Dann stünde im Nachruf: Er starb bei der Ausübung seiner Tätigkeit im Grünwalder Stadion.“ Was war passiert? Nach einer Stunde führten die Junglöwen souverän mit 3:0, alle drei Tore waren exzellent herausgespielt. Zunächst hatte der auffällige Jimmy Marton Dominik Stahl bedient. Der 27-jährige Profi, mit dem Bierofka einst noch zusammenspielte, hatte am Samstag nach langer Verletzungspause sein Saisondebüt gefeiert und keine Mühe, Martons Maßvorlage zu verwerten (22.).

Wenig später servierte Nico Karger ebenso sehenswert für Marton, der den Ball aus kurzer Distanz nur noch einschieben musste (28.).
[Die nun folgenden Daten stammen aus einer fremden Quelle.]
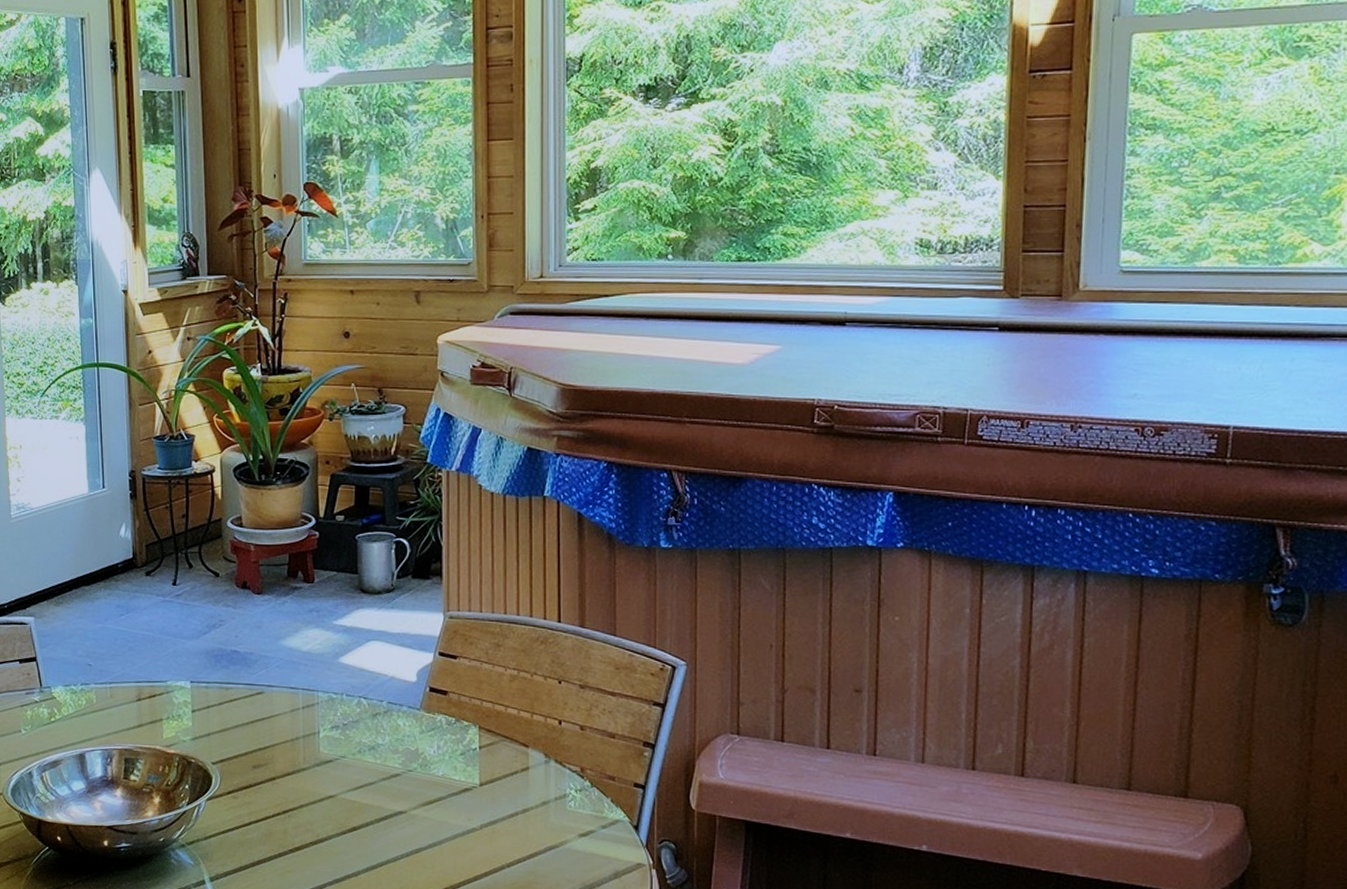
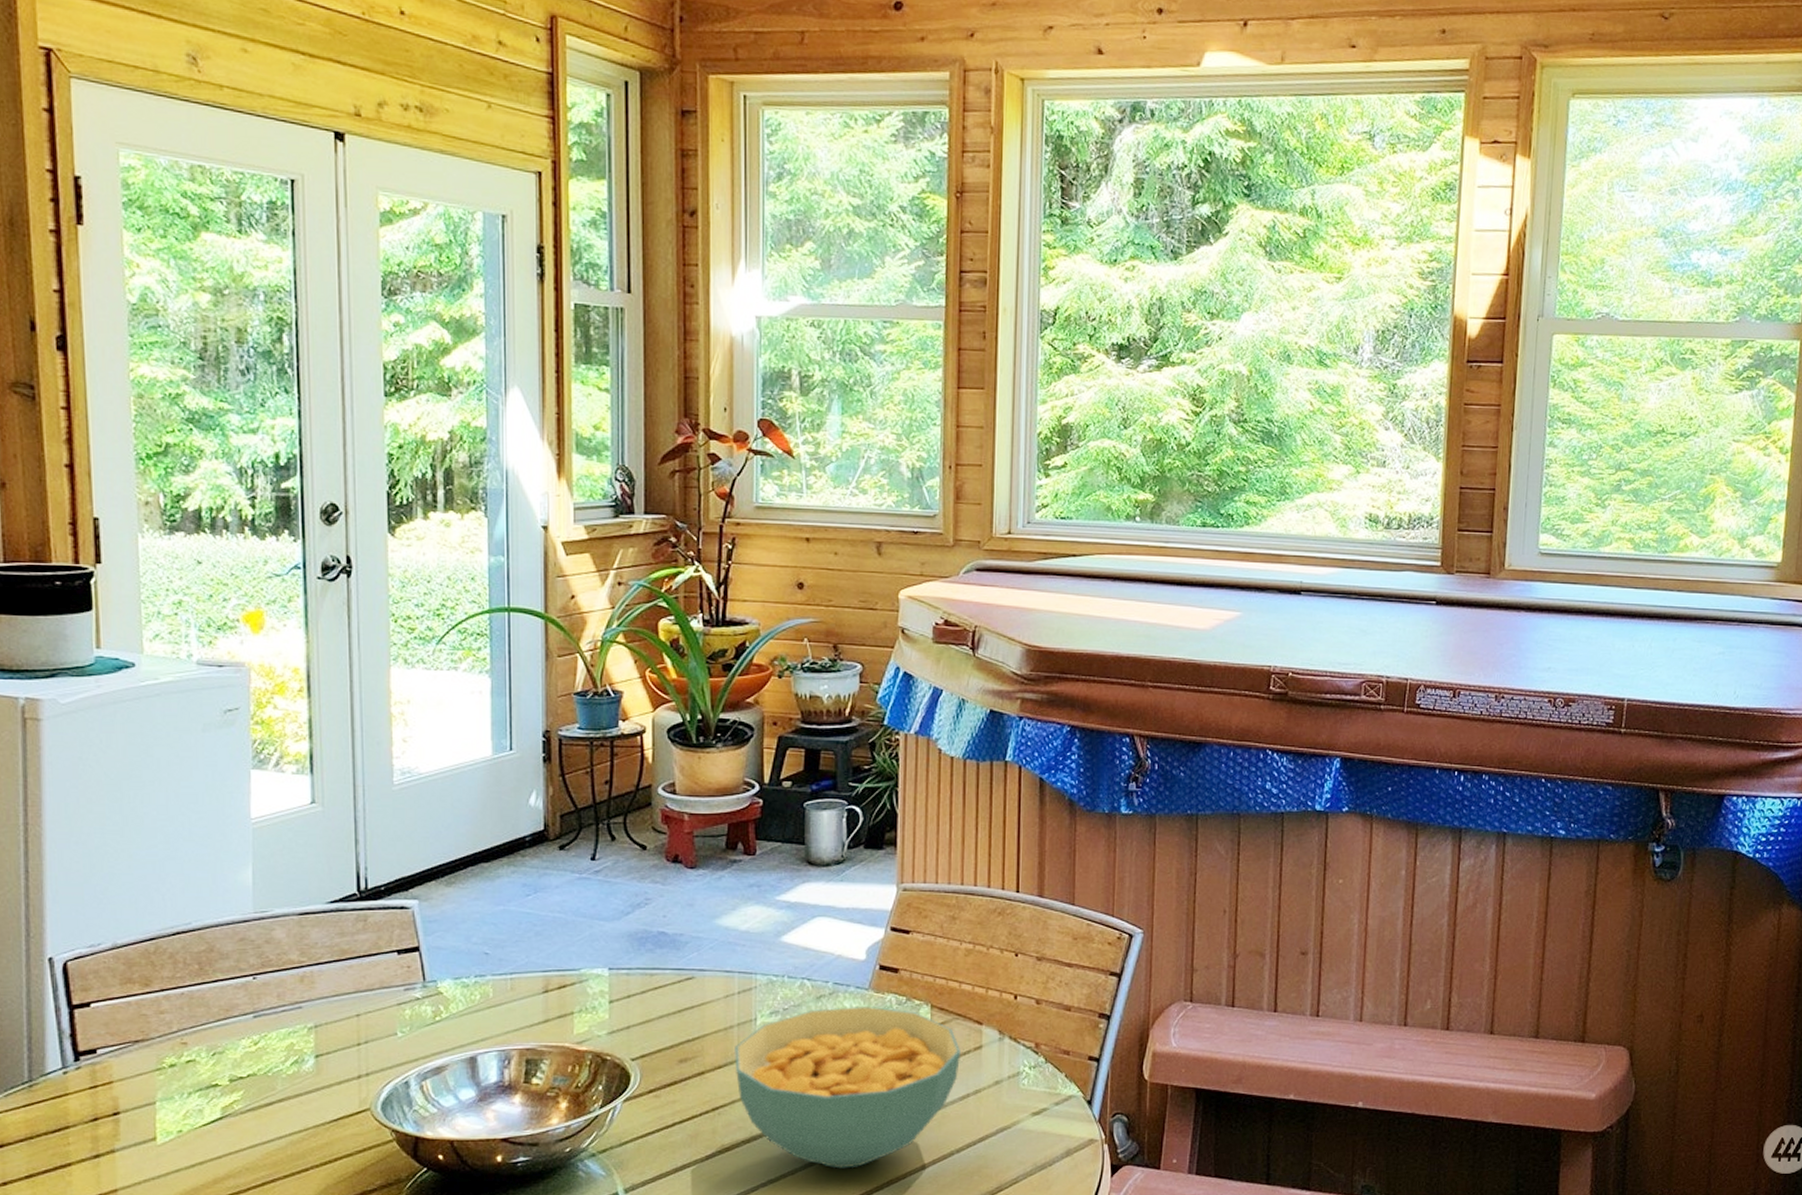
cereal bowl: none [301,724,509,874] -> present [735,1005,962,1169]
Und nachdem Karger alleine vor dem gegnerischen Schlussmann eiskalt zum 3:0 vollstreckte (55.), schien die Bierofka-Elf nach dem 2:0-Derbyerfolg einem ungefährdeten zweiten Sieg in Folge entgegenzustreben.

Mit einem Doppelschlag binnen vier Minuten (72., 76.) aber kamen die Gäste unvermittelt noch einmal zurück und der 36-jährige 1860-Coach empfand dies als „sowas von unnötig“. Am Ende war er nur noch „froh, dass wir das Spiel über die Runden gebracht haben“ und lobte seine Elf für ihren „Charakter, nach dem Derby nachzulegen“. Auch ein seltenes Sonderlob wollte er noch loswerden. „Ohne Nico Karger“ und dessen zehn Saisontore, so Bierofka, „stünden wir viel weiter hinten drin“. Mit 27 Punkten überwintert die Bierofka-Elf nun auf Platz acht, „damit können wir angesichts der Umstände schon zufrieden sein“. Zwei Wochen lang lässt er sein Team nun noch trainieren, „sonst wird die Pause zu lang“, wie Bierofka erläutert. Am 11. Januar beginnt die Vorbereitung auf die restlichen 13 Saisonspiele.